» **Extracted data**:
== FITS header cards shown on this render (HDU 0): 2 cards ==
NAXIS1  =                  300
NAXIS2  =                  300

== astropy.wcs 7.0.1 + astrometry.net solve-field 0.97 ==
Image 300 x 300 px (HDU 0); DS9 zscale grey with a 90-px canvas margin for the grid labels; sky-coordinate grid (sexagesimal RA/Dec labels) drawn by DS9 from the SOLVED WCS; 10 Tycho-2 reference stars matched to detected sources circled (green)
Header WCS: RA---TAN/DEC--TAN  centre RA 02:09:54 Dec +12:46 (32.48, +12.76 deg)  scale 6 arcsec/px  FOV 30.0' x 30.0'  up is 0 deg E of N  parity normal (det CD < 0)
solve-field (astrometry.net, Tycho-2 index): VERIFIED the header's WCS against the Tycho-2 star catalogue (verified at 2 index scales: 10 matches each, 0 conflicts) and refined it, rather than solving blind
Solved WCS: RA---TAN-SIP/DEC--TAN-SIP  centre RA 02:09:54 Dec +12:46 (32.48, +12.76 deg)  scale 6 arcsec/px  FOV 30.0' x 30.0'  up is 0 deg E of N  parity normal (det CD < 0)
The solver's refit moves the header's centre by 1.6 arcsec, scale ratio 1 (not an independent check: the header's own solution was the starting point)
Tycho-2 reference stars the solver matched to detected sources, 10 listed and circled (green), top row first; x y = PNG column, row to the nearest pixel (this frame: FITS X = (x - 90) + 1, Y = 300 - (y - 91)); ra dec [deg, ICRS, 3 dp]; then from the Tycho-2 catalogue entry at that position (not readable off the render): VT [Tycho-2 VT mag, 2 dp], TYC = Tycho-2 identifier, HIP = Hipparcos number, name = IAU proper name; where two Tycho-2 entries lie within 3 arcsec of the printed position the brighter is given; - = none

» **Aim**: Give the lines of the items above as a numbered list, from the line holding "Header WCS: RA---TAN/DEC--TAN" through the last line of the items, both ends included, leaving out any blank lines.

» **Task answer**:
1. Header WCS: RA---TAN/DEC--TAN  centre RA 02:09:54 Dec +12:46 (32.48, +12.76 deg)  scale 6 arcsec/px  FOV 30.0' x 30.0'  up is 0 deg E of N  parity normal (det CD < 0)
2. solve-field (astrometry.net, Tycho-2 index): VERIFIED the header's WCS against the Tycho-2 star catalogue (verified at 2 index scales: 10 matches each, 0 conflicts) and refined it, rather than solving blind
3. Solved WCS: RA---TAN-SIP/DEC--TAN-SIP  centre RA 02:09:54 Dec +12:46 (32.48, +12.76 deg)  scale 6 arcsec/px  FOV 30.0' x 30.0'  up is 0 deg E of N  parity normal (det CD < 0)
4. The solver's refit moves the header's centre by 1.6 arcsec, scale ratio 1 (not an independent check: the header's own solution was the starting point)
5. Tycho-2 reference stars the solver matched to detected sources, 10 listed and circled (green), top row first; x y = PNG column, row to the nearest pixel (this frame: FITS X = (x - 90) + 1, Y = 300 - (y - 91)); ra dec [deg, ICRS, 3 dp]; then from the Tycho-2 catalogue entry at that position (not readable off the render): VT [Tycho-2 VT mag, 2 dp], TYC = Tycho-2 identifier, HIP = Hipparcos number, name = IAU proper name; where two Tycho-2 entries lie within 3 arcsec of the printed position the brighter is given; - = none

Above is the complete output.